The 2012 Democratic gubernatorial (mine)field

But for the party out of power for five years – Indiana Democrats – it’s sorting out time. And if the past several months are any indication, the prospects of regaining power after the Mitch Daniels era passes are unsettled at best.

In the modern era, the Democrats have had obvious heir apparents, as witnessed in 1968 when Lt. Gov. Robert Rock was in the wings, 1972 when former Gov. Matt Welsh tried to regain the office, 1976 when Secretary of State Larry Conrad was a consensus candidate, 1984 when State Sen. “Go Get ‘Em” Wayne Townsend ascended, 1988 when Secretary of State Evan Bayh was seen as the party’s savior, and 1996 when it became Lt. Gov. Frank O’Bannon’s turn.

The two cycles when it wasn’t obvious came in 1980 when Townsend and Batesville industrialist John Hillenbrand III battled for the nomination, with Hillenbrand winning, and 2008. That was the cycle when first tier candidates like Indianapolis Mayor Bart Peterson and former Speaker John Gregg saw a Daniels re-elect likely, and gave way to the mostly unknown architect Jim Schellinger and former congresswoman Jill Long Thompson, who won and then went on to run one of the worst gubernatorial campaigns in Indiana history.

The 2012 cycle is also one with no heir apparent. The closest to that standard at the beginning of the year were Evansville Mayor Jonathan Weinzapfel and U.S. Rep. Baron Hill. Others include Lake County Sheriff Rogelio “Roy” Dominguez and Hammond Mayor/Lake County Democratic Chairman Thomas McDermott Jr. There’s been some speculation about U.S. Rep. Brad Ellsworth.

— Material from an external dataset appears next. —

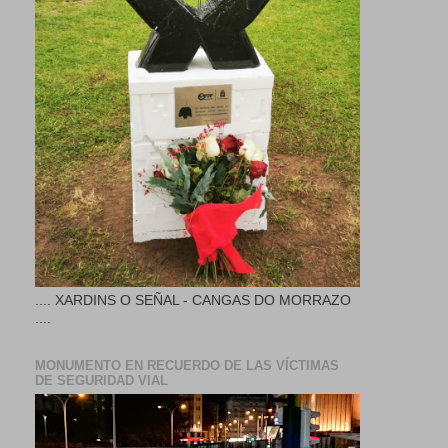
.... XARDINS O SEÑAL - CANGAS DO MORRAZO
....
MONUMENTO EN RECUERDO DE LAS VÍCTIMAS
DE SEGURIDAD VIAL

At the Democrats Jefferson-Jackson Day Dinner last spring, it was Weinzapfel who seemed to generate the most buzz. But several weeks later, his star took a crippling hit when it was revealed that in a closed-door meeting with Vanderburgh County officials, he signed off on a termination of the county’s homestead credits, resulting in a $10 million tax increase. While Weinzapfel has taken steps to reinstate the credits, the situation has many powerful Democrats, including several predisposed to support him, shaking their heads.

The good news for Weinzapfel is … it’s way, waaaaaaay early. 

This past week, a new spectacle emerged up north. McDermott, who seized control of the Lake County Democratic Party in audacious form last March, made a phone call that will haunt his gubernatorial aspirations. It came after one of his political captains – David Woerpel, his wife and two city employee sons – were busted for growing pot in their back yard.

McDermott became so incensed that he called Sheriff Dominguez and committed the kind of political sin that pales only to a pol beating his girlfriend at a public concert wearing a parrot head shirt: He left an angry recorded phone message:

“Roy, this is completely, completely uncalled for. Dave Woerpel is the captain of the 5th District, captain in the city of Hammond … very, very powerful, very, very political, and you guys arrested him and he had nothing to do with it. Nothing. Roy, that’s the dirtiest trick I’ve ever seen. Have a nice day.”

“The mayor’s message was so outrageous, so disrespectful,” Dominguez told the Times of Northwest Indiana’s Bill Dolan. “I wouldn’t let silence become acquiescence.” The arresting officer noted that when Woerpel’s wife was confronted, she said her husband “was golfing with McDermott.” Ouch.

Then there’s Rep. Hill’s YouTube hit coming from his Bloomington town hall last month when he admonished an IU student attempting to film the session. “This is my town hall meeting and I set the rules,” Hill told the student. “Now the reason I don’t allow filming is because usually the films end up on YouTube in a compromising position.”

Which is exactly what happened. The Bloomington Herald-Times caught the whole exchange and posted it on its website. It has logged 140,000 hits on YouTube.

So, Weinzapfel, Hill and McDermott have problems – though not insurmountable – but it’s not the kind of scenario that gives a candidate that initial thrust for statewide office. 

Who’s left? Well, there’s Dominguez, who’s been criss-crossing the state in a listening tour. There may be other Democrats in the wings. Peterson now works for Eli Lilly and hasn’t issued a Gen. Sherman statement. Senate Minority Leader Vi Simpson, who ran briefly in 2003, is signaling to friends she’ll take a look at the race after her 2010 re-elect. 

There’s plenty of time for Democrats to find a nominee, but the early going has been a minefield of their own making.